--- Data for processing Enclosed Below ---
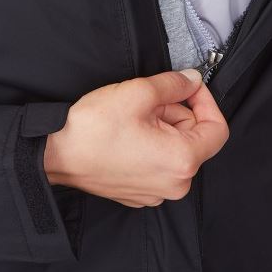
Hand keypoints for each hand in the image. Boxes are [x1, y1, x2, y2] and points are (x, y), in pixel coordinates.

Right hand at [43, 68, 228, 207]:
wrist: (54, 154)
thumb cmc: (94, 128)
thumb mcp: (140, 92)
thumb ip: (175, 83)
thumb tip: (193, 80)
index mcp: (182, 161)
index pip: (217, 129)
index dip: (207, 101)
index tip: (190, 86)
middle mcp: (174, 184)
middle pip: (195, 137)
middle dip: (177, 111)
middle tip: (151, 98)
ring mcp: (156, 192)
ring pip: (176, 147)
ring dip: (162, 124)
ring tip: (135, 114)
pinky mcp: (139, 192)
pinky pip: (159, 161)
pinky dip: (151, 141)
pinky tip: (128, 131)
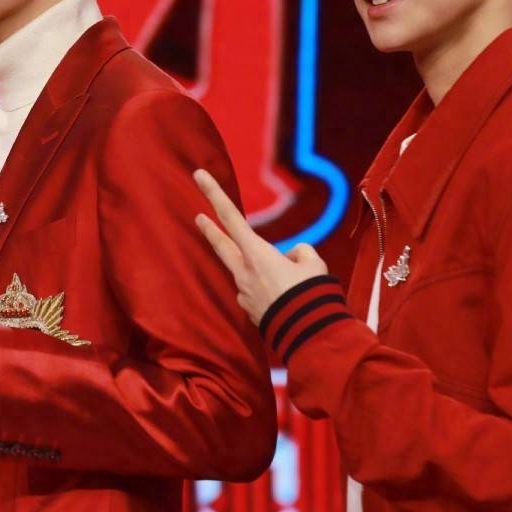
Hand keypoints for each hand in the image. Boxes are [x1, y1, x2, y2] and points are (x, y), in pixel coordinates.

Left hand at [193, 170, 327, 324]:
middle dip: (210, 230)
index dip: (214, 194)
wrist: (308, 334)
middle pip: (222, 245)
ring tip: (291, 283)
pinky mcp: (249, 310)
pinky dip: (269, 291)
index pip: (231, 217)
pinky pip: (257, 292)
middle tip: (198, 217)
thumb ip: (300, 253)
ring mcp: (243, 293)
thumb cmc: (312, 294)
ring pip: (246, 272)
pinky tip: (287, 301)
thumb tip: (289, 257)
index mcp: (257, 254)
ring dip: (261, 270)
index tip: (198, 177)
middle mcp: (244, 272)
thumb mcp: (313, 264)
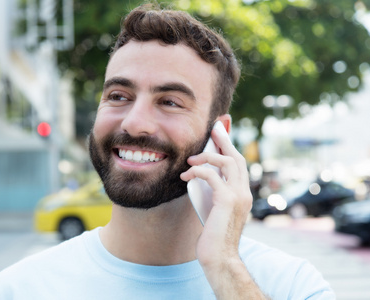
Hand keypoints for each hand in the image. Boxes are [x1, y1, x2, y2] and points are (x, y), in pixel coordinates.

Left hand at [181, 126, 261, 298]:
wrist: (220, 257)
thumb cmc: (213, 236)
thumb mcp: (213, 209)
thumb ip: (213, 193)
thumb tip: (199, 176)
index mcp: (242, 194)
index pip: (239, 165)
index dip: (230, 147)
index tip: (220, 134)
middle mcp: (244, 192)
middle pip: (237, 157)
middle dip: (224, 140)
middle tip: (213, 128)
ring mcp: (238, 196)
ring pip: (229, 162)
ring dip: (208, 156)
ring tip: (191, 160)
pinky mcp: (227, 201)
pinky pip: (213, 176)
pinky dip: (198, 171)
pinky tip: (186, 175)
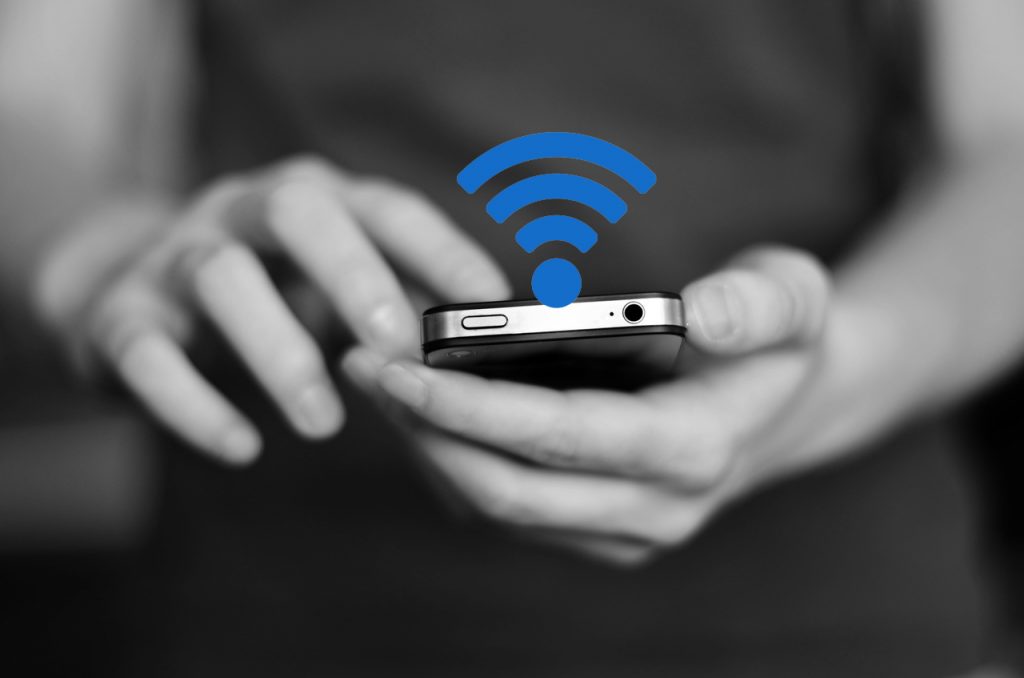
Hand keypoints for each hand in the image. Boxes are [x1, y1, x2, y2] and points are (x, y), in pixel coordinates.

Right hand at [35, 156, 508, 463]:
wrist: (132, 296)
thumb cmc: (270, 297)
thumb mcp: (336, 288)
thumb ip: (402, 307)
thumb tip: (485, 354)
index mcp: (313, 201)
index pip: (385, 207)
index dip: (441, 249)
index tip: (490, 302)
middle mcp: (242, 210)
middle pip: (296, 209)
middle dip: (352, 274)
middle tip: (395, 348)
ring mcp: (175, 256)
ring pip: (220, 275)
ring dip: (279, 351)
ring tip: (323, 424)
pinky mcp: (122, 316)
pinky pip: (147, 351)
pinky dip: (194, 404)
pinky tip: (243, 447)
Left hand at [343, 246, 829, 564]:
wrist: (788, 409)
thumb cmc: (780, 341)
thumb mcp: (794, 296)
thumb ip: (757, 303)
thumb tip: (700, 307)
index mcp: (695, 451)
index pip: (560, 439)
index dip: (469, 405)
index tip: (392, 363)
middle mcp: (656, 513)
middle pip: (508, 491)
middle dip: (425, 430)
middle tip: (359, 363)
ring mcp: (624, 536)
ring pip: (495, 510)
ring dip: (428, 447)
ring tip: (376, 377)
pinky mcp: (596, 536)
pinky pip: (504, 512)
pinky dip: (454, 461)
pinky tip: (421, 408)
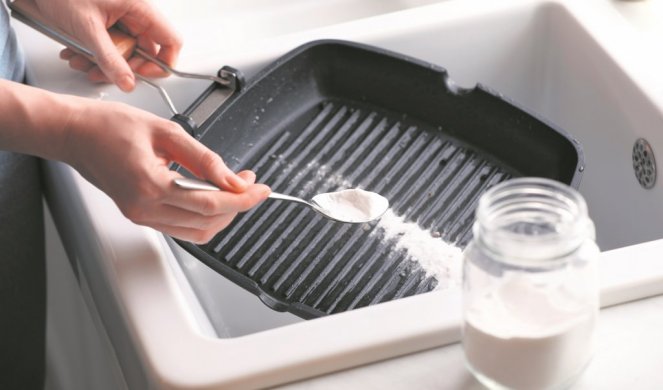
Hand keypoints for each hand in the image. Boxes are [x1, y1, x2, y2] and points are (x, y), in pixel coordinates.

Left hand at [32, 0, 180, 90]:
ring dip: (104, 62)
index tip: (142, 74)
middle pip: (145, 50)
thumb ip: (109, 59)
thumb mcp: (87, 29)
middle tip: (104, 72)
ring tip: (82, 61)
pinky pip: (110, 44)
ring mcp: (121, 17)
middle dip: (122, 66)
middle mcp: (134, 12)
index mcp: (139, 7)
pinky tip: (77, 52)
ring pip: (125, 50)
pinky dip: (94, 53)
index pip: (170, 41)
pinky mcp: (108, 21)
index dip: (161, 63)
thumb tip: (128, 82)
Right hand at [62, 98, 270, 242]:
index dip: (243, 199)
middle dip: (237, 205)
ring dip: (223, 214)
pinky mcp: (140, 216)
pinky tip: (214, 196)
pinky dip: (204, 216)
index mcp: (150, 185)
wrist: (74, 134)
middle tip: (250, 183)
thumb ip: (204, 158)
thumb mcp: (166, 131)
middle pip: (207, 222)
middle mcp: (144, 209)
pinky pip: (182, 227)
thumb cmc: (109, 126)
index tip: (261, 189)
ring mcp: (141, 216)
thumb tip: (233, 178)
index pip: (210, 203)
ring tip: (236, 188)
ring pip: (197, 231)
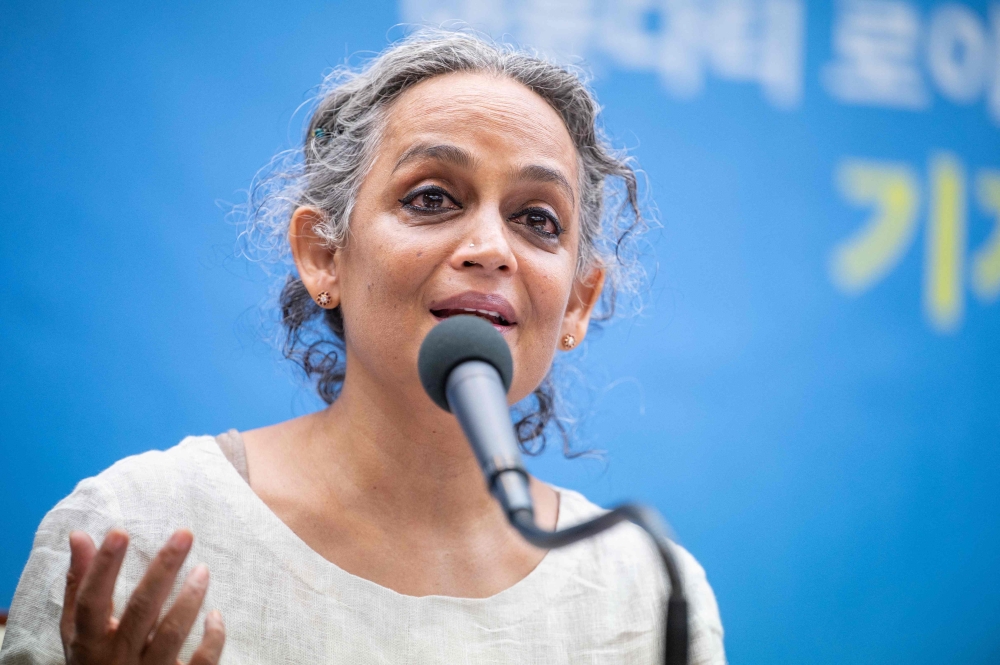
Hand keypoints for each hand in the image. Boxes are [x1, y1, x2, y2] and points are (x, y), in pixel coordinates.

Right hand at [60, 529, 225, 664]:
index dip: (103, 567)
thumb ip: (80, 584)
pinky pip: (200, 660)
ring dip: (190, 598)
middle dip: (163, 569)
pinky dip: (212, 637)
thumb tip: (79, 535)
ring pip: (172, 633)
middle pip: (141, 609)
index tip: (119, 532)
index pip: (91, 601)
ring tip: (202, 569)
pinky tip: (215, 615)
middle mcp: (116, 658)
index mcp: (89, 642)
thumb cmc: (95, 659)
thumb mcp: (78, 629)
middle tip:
--- End of Enclosed Data for processing ---
▶ _Description of the task_: From the records above, show each line that contains the word "Right".

▶ _Solution to this exercise_:
Right hand at [43, 68, 228, 207]:
Right hand at [35, 156, 508, 463]:
Right hand at [62, 98, 270, 242]:
Right hand at [60, 529, 225, 664]:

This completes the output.